Paper-supported picking methods and the batching of orders during the picking process; media discontinuity between order and logistics systems; overnight billing runs – all these common order processing activities, found throughout the industry, no longer work in the high-speed world of same-day delivery.
Offering a steadily growing portfolio of solutions for the e-commerce sector, intralogistics system provider Swisslog has demonstrated in many projects that it is able to meet these new industry challenges head-on, with fast, highly flexible and future-proof logistics solutions. The key selling points are reliability and scalability, giving customers the confidence to invest in systems that allow them to adapt to the demands of the market.
The concept for success is easy to describe: Swisslog combines conveyor and warehouse technology, warehouse management software, preconfigured systems such as AutoStore, SmartCarrier and CarryPick, as well as extensive industry experience, into customized logistics solutions for state-of-the-art commerce.
At the heart of Swisslog’s concept for e-commerce businesses is the modular Click&Pick solutions portfolio. This enables companies to achieve fulfilment cycles of only a few minutes from order placement to picking. The solutions concept has made order fulfilment five times faster in many operations, whilst employees benefit from a quieter, more ergonomic and safer working environment.
AutoStore, Swisslog’s robot-assisted small-parts warehouse system, gives customers in the e-commerce sector the ability to respond quickly and flexibly to increased demand even if space is limited. In the aisle-free and highly dynamic warehouse system, robots can transport bins from storage locations to integrated picking stations in a matter of seconds. The system combines the ability to perform high-speed picking with the benefits offered by the process-oriented use of space. In times when businesses need flexible and fast solutions, experts clearly recognize the competitive advantage provided by this approach.
The newest member of the Click&Pick portfolio is the CarryPick system. This offers a combination of state-of-the-art software control, mobile racks, robots and multi-functional workstations. In this concept, the racks stocked with goods are picked up by robots and transported automatically to the picking stations. The system offers extremely high picking throughput, even at peak times, and offers the major advantage of replenishing the movable racks with new or returned goods, once orders are fulfilled.
“A change in customer lifestyles and Internet advances meant expectations were high but delivery poor,” says Swisslog’s UK managing director, James Sharples. “Now we are approaching the tipping point as customers attitudes align with the capabilities of grocery retailers such as Ocado, Peapod, Mathem, even Amazon.“
eBay may present a new challenge.

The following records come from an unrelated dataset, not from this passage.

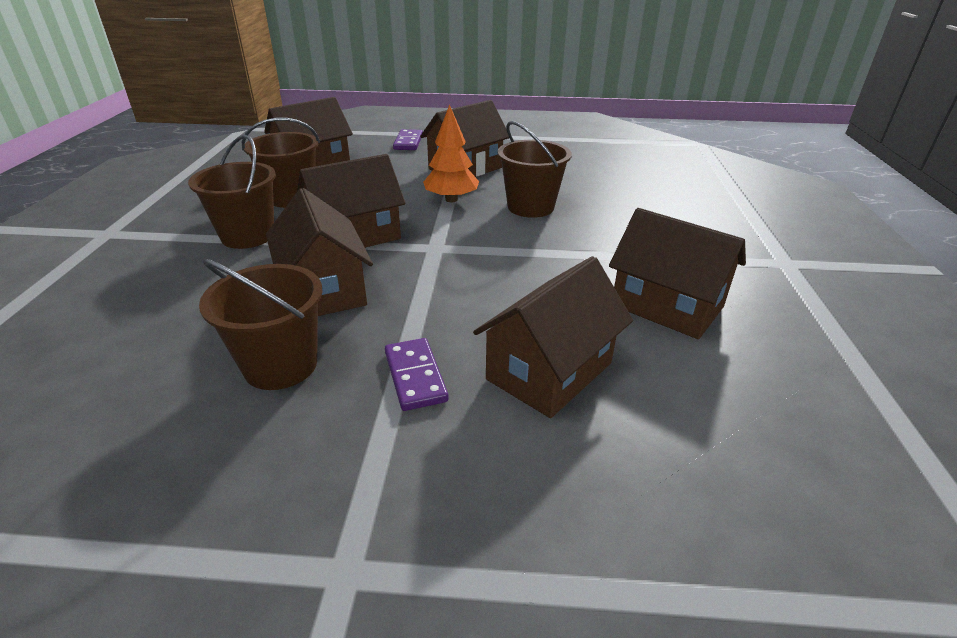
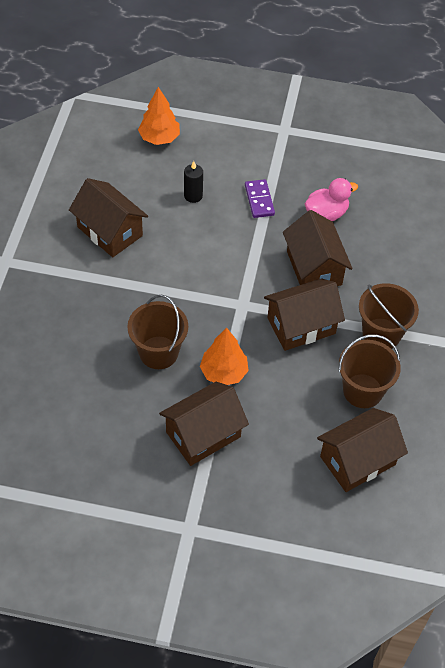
camera: 175 degrees left, 20 degrees up
brown bucket [199,259,323,390] -> pink duck [305,178,358,221]
purple domino [393,129,423,150] -> none
brown house [473,256,633,418] -> black candle [184,161,203,203]
none -> orange tree [138,87,180,145]

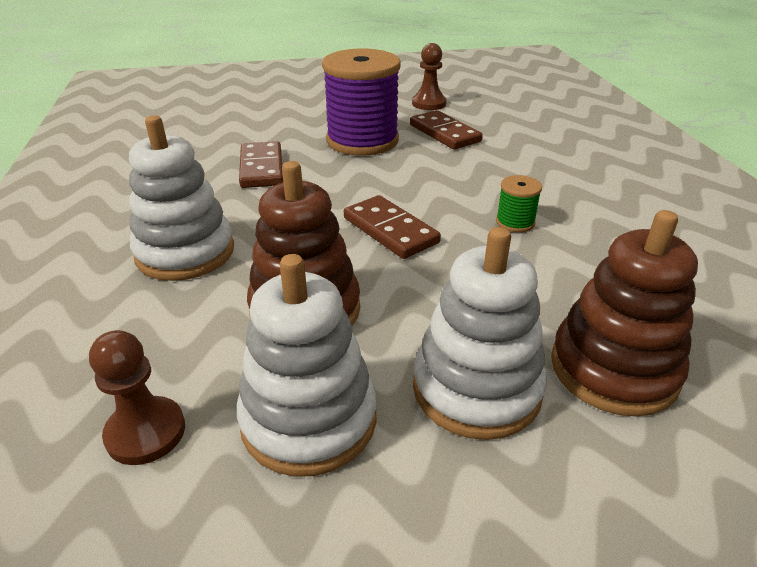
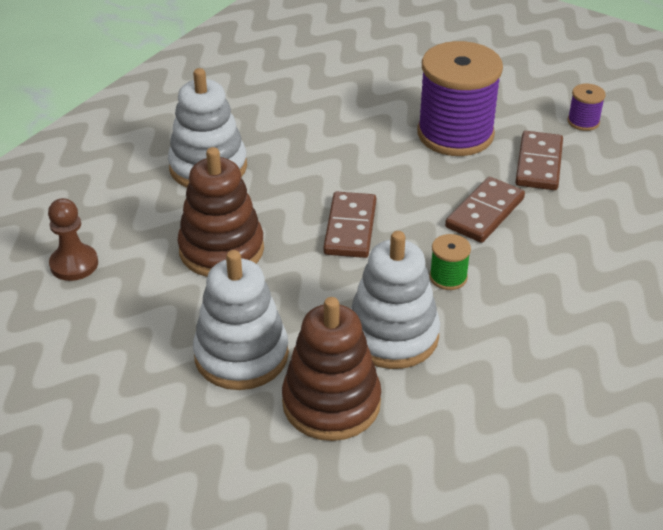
camera: 45 degrees right, 5 degrees up
white stacking toy [237,254,377,477] -> white stacking toy moved to [350,231,440,369]
brown domino [239,141,283,188] -> brown domino moved to [445,177,525,243]
brown pawn [412,43,446,110] -> purple spool [567,84,606,131]

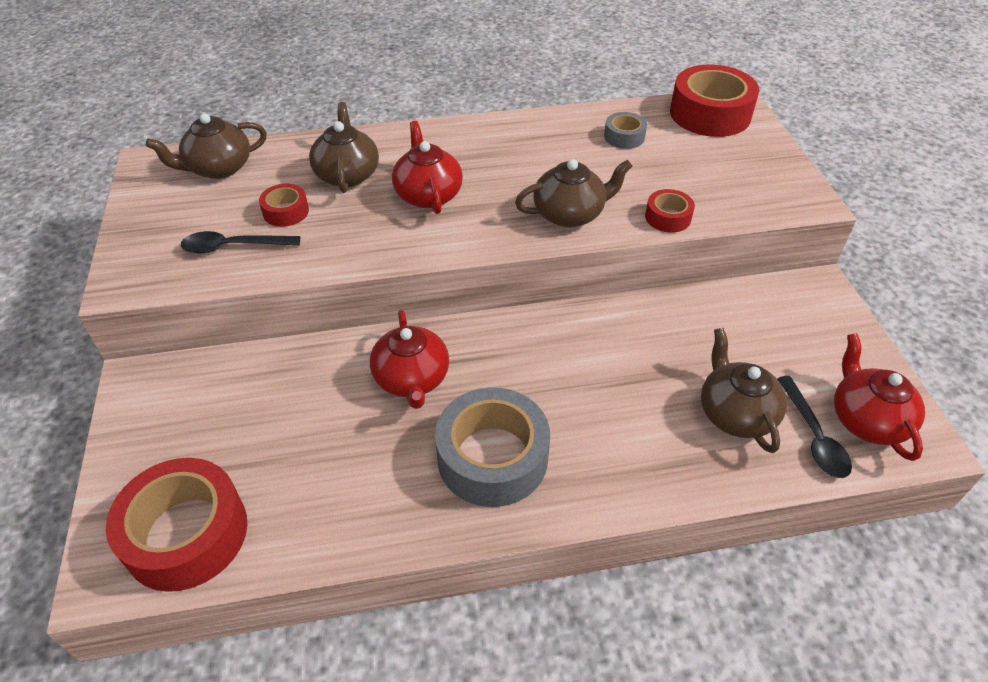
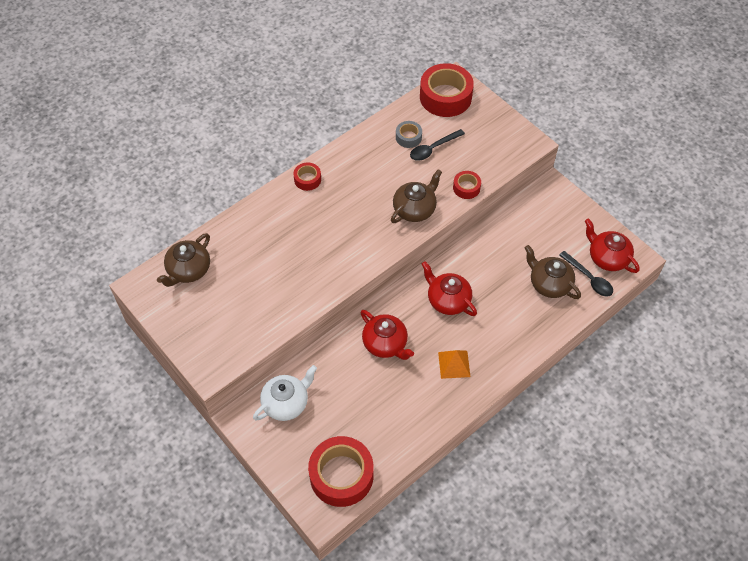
camera: 30 degrees left, 10 degrees up
black spoon [181,231,300,253] -> black spoon moved to [410,129,465,161]
red tape [259,184,309,227] -> red tape moved to [294,162,321,191]
brown teapot [309,102,379,193] -> none
red teapot [392,121,463,214] -> red teapot moved to [422,261,477,316]
grey tape [435,387,550,507] -> orange pyramid [438,350,471,379]
none -> white teapot [253,365,317,421]

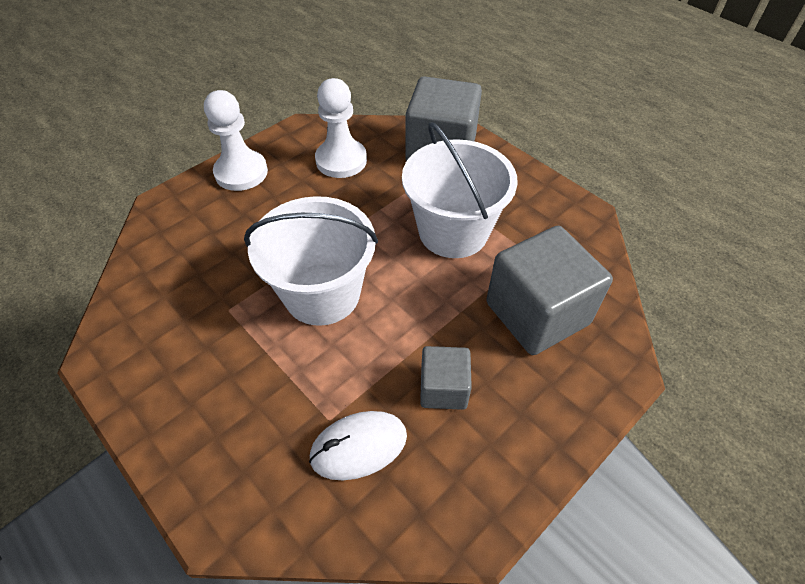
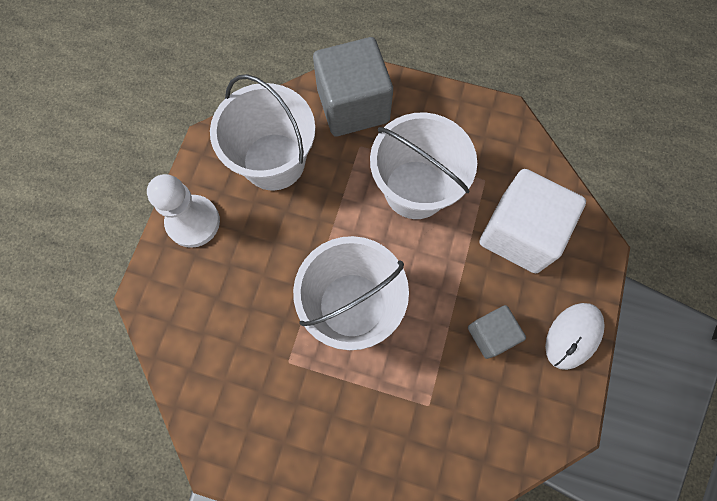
camera: 30 degrees left, 20 degrees up
white mouse [309,411,407,480] -> white mouse moved to [545,303,605,370]
white pawn [315,78,367,178] -> white bucket [210,74,315,191]
grey cube [486,226,613,355] -> white cube [479,169,586,273]

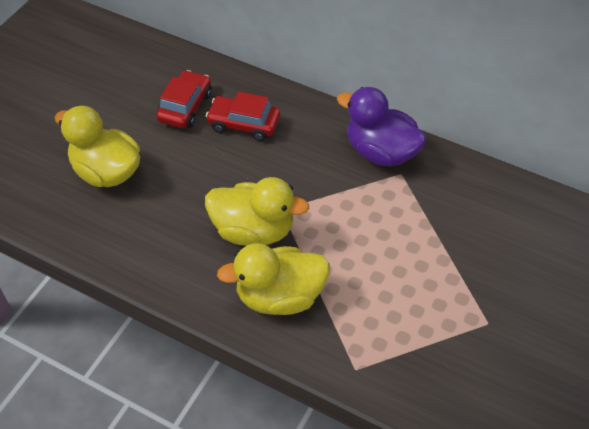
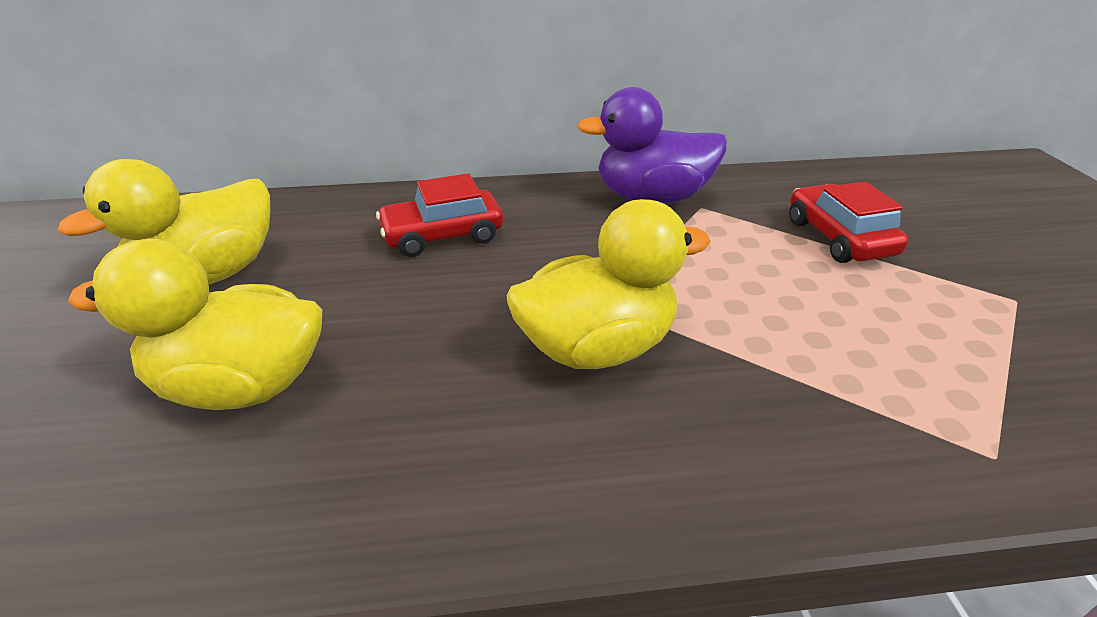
camera: 35 degrees left, 15 degrees down
red car [156,70,212,128] -> red car moved to [789,182,909,263]
yellow duck [217,243,330,315] -> yellow duck moved to [58,159,270,284]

The online retailer is currently trialing same-day delivery in the US, via the mobile eBay Now app. For those that remain unconvinced about the way things are heading, this final statistic may give you pause for thought. According to the news agency www.xinhuanet.com there were 242 million people shopping online in China in 2012. That growth shows no sign of slowing.
“One thing is for certain,” concludes James, “customer expectations, reliability, delivery speeds and the search for a competitive advantage is only going to add more demands on the warehouse of the future.”